Esta fotografia divulgada pelo serviço de imprensa presidencial ucraniano em 23 de maio de 2023 mostra o presidente ucraniano Volodymyr Zelensky conversando com oficiais durante sua visita às posições avançadas das Forças Armadas da Ucrânia na zona de defesa de Vugledar-Maryinka, Região de Donetsk, por ocasião do Dia da Marinha. Foto: Divulgação Presidência Ucraniana/AFP
Esta fotografia divulgada pelo serviço de imprensa presidencial ucraniano em 23 de maio de 2023 mostra o presidente ucraniano Volodymyr Zelensky conversando com oficiais durante sua visita às posições avançadas das Forças Armadas da Ucrânia na zona de defesa de Vugledar-Maryinka, Região de Donetsk, por ocasião do Dia da Marinha. Foto: Divulgação Presidência Ucraniana/AFP

O câmbio profundo turva as vistas e atiça as emoções dos tomadores de decisão. Faz-se notar, por exemplo, na agressividade da campanha por corações e mentes. O que não ocorre a muitos, ainda assim, é que o trinarismo, aquela conquista da geração de Bandung, abriu caminho para comportamentos não alinhados. A neutralidade, instituto do direito internacional, é possibilidade legal à mão de Estados que não pretendam ser tragados pela máquina da guerra. Há, em suma, vários tons de cinza entre o branco e o preto.

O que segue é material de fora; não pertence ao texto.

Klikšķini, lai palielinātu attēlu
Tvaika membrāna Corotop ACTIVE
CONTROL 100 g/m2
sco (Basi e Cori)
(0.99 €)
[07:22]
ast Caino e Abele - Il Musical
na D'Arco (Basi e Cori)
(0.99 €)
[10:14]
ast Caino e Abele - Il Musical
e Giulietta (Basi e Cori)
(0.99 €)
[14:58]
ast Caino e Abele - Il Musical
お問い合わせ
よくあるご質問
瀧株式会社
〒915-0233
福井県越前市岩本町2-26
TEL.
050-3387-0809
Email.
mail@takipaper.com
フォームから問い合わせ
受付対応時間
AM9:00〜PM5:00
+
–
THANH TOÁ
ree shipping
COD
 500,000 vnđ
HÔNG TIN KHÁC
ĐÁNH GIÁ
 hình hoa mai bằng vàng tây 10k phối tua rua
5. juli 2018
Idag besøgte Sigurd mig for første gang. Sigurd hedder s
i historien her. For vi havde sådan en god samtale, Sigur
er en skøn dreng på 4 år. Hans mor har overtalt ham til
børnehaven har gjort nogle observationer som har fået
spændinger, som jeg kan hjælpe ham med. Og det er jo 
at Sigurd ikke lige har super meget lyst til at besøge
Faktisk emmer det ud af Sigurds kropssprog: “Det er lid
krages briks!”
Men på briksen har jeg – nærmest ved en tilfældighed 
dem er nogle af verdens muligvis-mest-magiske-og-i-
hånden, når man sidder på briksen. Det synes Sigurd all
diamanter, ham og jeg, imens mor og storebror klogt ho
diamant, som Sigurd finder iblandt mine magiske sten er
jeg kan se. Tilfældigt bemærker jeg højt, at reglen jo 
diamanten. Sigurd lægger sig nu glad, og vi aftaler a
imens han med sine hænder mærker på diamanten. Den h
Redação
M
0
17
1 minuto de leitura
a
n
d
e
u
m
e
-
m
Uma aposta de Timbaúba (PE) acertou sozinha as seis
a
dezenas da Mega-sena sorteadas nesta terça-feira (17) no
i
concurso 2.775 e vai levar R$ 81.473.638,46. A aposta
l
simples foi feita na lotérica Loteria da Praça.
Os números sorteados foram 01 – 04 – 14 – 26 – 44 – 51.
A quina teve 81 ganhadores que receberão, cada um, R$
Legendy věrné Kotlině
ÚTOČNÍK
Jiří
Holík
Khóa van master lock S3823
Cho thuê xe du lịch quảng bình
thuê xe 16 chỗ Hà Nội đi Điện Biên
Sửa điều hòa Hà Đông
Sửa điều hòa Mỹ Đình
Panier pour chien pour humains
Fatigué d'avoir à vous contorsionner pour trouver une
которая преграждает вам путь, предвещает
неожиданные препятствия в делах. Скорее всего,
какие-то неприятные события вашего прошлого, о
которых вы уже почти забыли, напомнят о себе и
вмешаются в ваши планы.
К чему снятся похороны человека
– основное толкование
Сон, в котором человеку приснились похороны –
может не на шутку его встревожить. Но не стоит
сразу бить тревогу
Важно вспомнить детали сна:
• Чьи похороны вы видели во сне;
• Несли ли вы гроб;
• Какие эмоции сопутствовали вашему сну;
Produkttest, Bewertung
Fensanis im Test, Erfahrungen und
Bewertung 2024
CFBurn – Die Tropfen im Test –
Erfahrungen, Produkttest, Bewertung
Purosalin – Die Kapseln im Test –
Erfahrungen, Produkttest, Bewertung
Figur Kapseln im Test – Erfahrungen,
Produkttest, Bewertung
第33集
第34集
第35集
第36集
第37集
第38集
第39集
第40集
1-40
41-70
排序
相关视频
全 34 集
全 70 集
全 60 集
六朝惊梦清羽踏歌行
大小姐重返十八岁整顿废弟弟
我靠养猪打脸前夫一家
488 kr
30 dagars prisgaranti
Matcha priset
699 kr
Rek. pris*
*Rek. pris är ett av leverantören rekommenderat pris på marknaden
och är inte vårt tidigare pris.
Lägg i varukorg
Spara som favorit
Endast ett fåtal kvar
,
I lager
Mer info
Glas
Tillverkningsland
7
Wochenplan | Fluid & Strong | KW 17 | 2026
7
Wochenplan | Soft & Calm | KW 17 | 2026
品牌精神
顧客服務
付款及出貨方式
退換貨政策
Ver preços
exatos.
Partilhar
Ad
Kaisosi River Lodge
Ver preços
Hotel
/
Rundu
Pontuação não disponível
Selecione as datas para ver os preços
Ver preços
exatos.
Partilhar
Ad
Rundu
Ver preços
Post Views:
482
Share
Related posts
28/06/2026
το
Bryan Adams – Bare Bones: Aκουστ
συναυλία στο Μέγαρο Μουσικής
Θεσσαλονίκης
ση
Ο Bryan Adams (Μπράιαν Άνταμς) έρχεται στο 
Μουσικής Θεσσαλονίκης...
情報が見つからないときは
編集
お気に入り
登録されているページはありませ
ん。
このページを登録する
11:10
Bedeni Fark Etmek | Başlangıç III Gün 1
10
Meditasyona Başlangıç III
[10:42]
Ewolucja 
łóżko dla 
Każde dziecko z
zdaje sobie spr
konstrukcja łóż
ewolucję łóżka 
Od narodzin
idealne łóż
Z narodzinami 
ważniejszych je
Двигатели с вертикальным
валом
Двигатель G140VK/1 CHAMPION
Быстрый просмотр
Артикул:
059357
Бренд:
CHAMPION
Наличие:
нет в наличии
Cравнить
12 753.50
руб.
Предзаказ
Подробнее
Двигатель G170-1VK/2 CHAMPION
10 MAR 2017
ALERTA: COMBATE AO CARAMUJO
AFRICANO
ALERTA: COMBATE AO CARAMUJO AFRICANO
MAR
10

De todo modo, lições vão se acumulando. Quando se trata de graus de liberdade na política internacional, é preciso lutar por cada palmo de chão. Autonomia em política externa não vem como dádiva. Capacidade de gerar a própria norma de conduta, num ambiente altamente polarizado e conflituoso, depende de determinação e senso de propósito. A harmonia entre os povos, que ora parece tão distante, tem de ser construída. A missão é árdua e custosa. Nem todos remarão na mesma direção. Grandes estadistas, artigos em escassez no mundo contemporâneo, devem dignar-se a dar à paz uma chance.

* Dawisson Belém Lopes é professor de política internacional da UFMG.